THEY WILL HAVE TO KILL US FIRST

Nel 2012 i fondamentalisti islamici invadono il nord del Mali e ne prendono il controllo, imponendo una delle interpretazioni più intransigenti della Shari’a e vietando tutte le forme di musica.

In Mali la musica è il tessuto della società, il suo cuore pulsante e i cittadini più venerati sono musicisti.
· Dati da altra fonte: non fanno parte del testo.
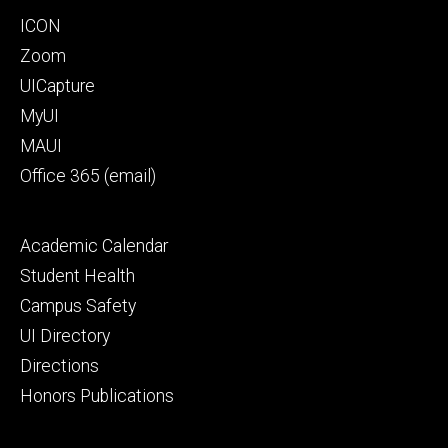
Program
Footer
ICON
primary
Zoom
UICapture
MyUI
MAUI
Office 365 (email)
Footer
Academic Calendar
secondary
Student Health
Campus Safety
UI Directory
Directions
Honors Publications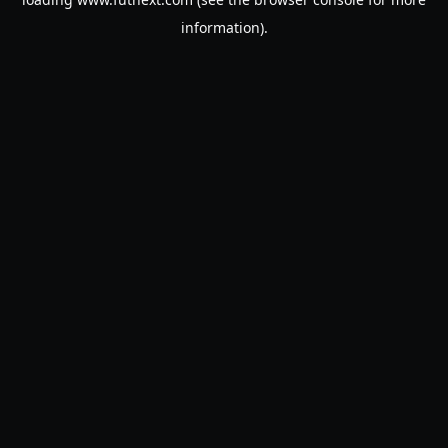
information).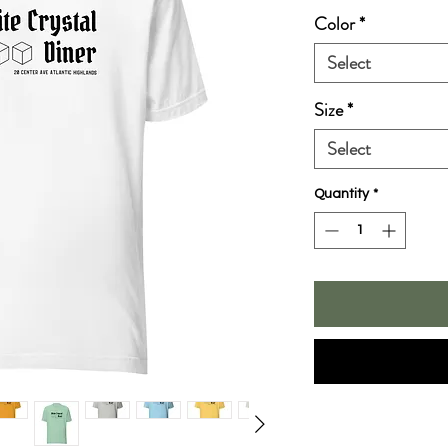
Color
*
Select
Size
*
Select
Quantity
*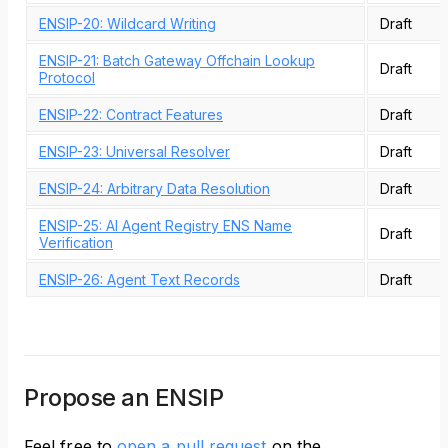
ENSIP-20: Wildcard Writing
Draft
ENSIP-21: Batch Gateway Offchain Lookup
Draft
Protocol
ENSIP-22: Contract Features
Draft
ENSIP-23: Universal Resolver
Draft
ENSIP-24: Arbitrary Data Resolution
Draft
ENSIP-25: AI Agent Registry ENS Name
Draft
Verification
ENSIP-26: Agent Text Records
Draft
Propose an ENSIP
Feel free to
open a pull request
on the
Questa storia segue le icone musicali del Mali mentre combattono per riavere il loro paese, i mezzi di sussistenza e la loro libertà. Una storia di coraggio di fronte al conflitto, dove le chitarre sono più potenti dei kalashnikov. “They want to ban music? They’ll have to kill us first.” Disco Walet Oumar.

Regia di Johanna Schwartz

Regno Unito, 2015, 105 min.

Montaggio: Guy Creasey, Andrea Carnevali

Sceneggiatura: Johanna Schwartz, Andy Morgan

Fotografia: Karelle Walker

Musica: Nick Zinner, Songhoy Blues, Vieux Farke Toure, Kankou Kouyate, Afel Boucom, Amkoullel Produttori: Kat Amara Korba, Sarah Mosses, Johanna Schwartz, John Schwartz

Produzione: Together Films

Distribuzione: Together Films

Biografia

Johanna Schwartz è una premiata documentarista nordamericana, stabilitasi a Londra dal 2000. Lavora in tutto il mondo – con una particolare attenzione per l’Africa – ha prodotto e diretto film per emittenti come la BBC, Channel 4, Channel 5, Discovery, National Geographic, The History Channel, PBS, CNBC, CNN e MTV tra gli altri. Come regista ha vinto l’oro al New York Film and Television Festival, oltre a ricevere numerosi “picks of the day” nella stampa britannica. THEY WILL HAVE TO KILL US FIRST è il suo primo lungometraggio, presentato in anteprima al South by Southwest Festival (SXSW) nel 2015.